Task list:
A: Could you retype the VideoReDo editing text from "VideoReDo is a" up to and including "the program too)."?
B: How would you render this sentence from the VideoReDo editing text in Spanish: "You could have each individual mpeg file as a title, with its own selection button in the menu."
C: Can you write what comes next in the VideoReDo editing text, picking up after its final sentence?

Supplied text:
● ● ● ●
I barely understand VideoReDo but I don’t see whether it keeps the same Chapters as the original movie or how I’m able to choose the whole chapter not individual frames which is want I want to do?

VideoReDo is a frame accurate video editor which allows you to set a starting point and and end point on a timeline and select that section of the movie. Depending on how you set it up, you can choose to save that section or cut it out (though you can toggle back and forth within the program too).

If every section you want to save is already set up as a chapter, you might not need VideoReDo at all. You can use DVDDecrypter to select each chapter that you want from each individual dvd movie that you have and save it. Use DVDDecrypter in IFO mode for this.

Depending on which method you use, you will get different outputs from your initial cuts. You could have VideoRedo output as mpeg files for each section you take out. Then you could build a dvd video in that program in one of two ways. You could have each individual mpeg file as a title, with its own selection button in the menu. Or you could merge all of the mpeg files together and make it one continuous title. What I’m not sure about is setting chapter points in VideoReDo, since I don’t use that program for authoring purposes.
● ● ● ●
Entries shown:
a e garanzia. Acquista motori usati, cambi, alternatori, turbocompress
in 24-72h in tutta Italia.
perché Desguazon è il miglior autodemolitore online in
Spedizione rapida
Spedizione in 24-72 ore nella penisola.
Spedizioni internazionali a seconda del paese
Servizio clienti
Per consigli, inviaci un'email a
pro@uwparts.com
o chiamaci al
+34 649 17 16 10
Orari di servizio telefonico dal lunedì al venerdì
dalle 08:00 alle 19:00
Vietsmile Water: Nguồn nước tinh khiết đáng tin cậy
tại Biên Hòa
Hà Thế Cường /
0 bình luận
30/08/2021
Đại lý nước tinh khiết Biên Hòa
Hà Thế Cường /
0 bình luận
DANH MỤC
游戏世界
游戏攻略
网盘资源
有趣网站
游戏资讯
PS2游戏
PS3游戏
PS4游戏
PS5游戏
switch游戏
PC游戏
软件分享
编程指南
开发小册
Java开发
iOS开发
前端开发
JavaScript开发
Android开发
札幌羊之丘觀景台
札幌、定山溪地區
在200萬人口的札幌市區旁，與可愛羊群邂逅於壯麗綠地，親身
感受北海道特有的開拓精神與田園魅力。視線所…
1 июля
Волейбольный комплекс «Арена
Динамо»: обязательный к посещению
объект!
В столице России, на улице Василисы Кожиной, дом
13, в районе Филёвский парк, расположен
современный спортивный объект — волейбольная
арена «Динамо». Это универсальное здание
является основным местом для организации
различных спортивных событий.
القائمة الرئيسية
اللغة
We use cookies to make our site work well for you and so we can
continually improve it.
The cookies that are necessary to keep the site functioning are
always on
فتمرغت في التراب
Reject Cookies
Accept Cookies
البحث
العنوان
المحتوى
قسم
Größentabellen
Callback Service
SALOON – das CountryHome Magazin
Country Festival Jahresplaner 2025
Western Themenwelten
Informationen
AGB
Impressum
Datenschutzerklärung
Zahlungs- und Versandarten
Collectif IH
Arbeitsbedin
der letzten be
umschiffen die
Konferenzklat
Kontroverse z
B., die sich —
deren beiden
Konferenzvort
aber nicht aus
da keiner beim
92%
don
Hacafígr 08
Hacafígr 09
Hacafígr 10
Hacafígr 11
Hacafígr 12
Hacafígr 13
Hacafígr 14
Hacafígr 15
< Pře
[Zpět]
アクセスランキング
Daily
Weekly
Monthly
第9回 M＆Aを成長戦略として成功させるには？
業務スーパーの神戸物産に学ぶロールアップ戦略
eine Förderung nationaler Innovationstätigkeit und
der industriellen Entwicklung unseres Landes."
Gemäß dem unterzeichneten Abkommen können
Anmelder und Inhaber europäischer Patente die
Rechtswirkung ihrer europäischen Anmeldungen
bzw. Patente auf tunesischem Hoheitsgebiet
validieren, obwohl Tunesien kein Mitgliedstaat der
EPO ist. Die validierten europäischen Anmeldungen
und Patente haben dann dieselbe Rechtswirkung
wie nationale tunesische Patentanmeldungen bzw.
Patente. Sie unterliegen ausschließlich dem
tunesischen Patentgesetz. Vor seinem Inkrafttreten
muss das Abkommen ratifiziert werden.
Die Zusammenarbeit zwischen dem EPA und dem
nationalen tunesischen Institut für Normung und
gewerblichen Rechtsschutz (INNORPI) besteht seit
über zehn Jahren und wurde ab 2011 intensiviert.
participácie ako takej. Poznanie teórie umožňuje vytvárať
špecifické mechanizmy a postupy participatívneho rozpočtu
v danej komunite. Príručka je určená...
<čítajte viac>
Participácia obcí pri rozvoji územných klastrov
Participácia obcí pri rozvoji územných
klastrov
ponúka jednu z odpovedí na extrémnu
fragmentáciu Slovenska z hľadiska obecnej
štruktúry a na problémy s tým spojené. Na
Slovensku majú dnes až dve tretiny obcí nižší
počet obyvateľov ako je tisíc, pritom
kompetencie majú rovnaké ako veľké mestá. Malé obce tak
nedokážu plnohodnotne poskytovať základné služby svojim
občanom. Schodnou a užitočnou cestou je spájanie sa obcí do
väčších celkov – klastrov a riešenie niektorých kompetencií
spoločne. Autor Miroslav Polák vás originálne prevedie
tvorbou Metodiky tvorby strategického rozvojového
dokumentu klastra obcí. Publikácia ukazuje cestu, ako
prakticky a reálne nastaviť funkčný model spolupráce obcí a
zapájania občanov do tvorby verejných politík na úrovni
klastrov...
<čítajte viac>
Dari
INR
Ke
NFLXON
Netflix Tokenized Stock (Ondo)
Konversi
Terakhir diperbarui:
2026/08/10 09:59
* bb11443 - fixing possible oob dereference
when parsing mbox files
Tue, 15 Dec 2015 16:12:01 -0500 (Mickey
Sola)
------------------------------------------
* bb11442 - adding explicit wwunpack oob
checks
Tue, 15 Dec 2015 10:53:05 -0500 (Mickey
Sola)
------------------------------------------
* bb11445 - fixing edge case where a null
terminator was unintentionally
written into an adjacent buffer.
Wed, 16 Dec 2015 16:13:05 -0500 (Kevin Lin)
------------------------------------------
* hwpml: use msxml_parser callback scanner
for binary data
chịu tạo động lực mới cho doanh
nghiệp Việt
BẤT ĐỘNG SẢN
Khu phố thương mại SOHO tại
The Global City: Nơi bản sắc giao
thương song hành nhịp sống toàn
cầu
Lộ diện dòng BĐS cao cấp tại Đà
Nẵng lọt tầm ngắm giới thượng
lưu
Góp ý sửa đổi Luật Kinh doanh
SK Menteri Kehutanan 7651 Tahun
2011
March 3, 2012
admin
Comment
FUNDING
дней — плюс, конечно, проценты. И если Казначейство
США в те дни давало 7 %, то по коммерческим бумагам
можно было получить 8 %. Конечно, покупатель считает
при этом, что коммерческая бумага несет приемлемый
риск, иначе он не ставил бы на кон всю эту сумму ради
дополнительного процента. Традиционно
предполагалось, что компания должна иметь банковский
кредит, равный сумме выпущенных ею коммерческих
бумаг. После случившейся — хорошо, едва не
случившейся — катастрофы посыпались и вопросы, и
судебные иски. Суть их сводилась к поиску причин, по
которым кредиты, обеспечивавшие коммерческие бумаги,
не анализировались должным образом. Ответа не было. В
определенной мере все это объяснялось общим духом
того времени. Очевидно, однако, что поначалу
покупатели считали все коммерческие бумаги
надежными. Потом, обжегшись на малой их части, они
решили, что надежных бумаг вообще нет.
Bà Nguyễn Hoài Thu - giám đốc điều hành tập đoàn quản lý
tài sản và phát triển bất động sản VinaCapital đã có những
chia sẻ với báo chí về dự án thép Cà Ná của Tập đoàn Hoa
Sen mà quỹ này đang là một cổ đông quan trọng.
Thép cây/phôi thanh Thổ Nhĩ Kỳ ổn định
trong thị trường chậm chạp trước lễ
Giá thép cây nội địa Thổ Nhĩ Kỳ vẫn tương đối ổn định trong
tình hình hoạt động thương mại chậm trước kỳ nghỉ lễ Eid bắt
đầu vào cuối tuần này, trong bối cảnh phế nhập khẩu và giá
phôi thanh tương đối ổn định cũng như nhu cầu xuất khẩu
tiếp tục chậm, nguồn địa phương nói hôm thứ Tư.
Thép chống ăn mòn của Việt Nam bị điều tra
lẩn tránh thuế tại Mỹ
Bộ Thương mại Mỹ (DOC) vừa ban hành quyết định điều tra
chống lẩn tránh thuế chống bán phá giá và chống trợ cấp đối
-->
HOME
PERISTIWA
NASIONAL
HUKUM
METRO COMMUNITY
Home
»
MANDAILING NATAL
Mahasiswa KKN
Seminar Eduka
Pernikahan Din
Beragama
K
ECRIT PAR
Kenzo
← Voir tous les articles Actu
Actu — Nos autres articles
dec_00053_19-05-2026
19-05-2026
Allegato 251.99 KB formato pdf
● ● ● ●
Results of the tasks:
A:
VideoReDo is a frame accurate video editor which allows you to set a starting point and and end point on a timeline and select that section of the movie. Depending on how you set it up, you can choose to save that section or cut it out (though you can toggle back and forth within the program too).

B: Podrías tener cada archivo mpeg individual como un título, con su propio botón de selección en el menú.

C:
If you use DVDDecrypter to select chapters, each one will be its own little dvd-video. From there, you can merge them together into one mpeg file, or use them as input into an authoring program. VideoReDo will probably accept each one as a separate title and build a new dvd for you.

So, getting the sections out is not a problem. Rebuilding the dvd with chapter points only, not separate titles, might be an issue…but I don’t know that for certain, since I don’t use VideoReDo in this manner.

[QUOTE=Kerry56;2668247]

If every section you want to save is already set up as a chapter, you might not need VideoReDo at all. You can use DVDDecrypter to select each chapter that you want from each individual dvd movie that you have and save it. Use DVDDecrypter in IFO mode for this.

If you use DVDDecrypter to select chapters, each one will be its own little dvd-video. From there, you can merge them together into one mpeg file, or use them as input into an authoring program. VideoReDo will probably accept each one as a separate title and build a new dvd for you.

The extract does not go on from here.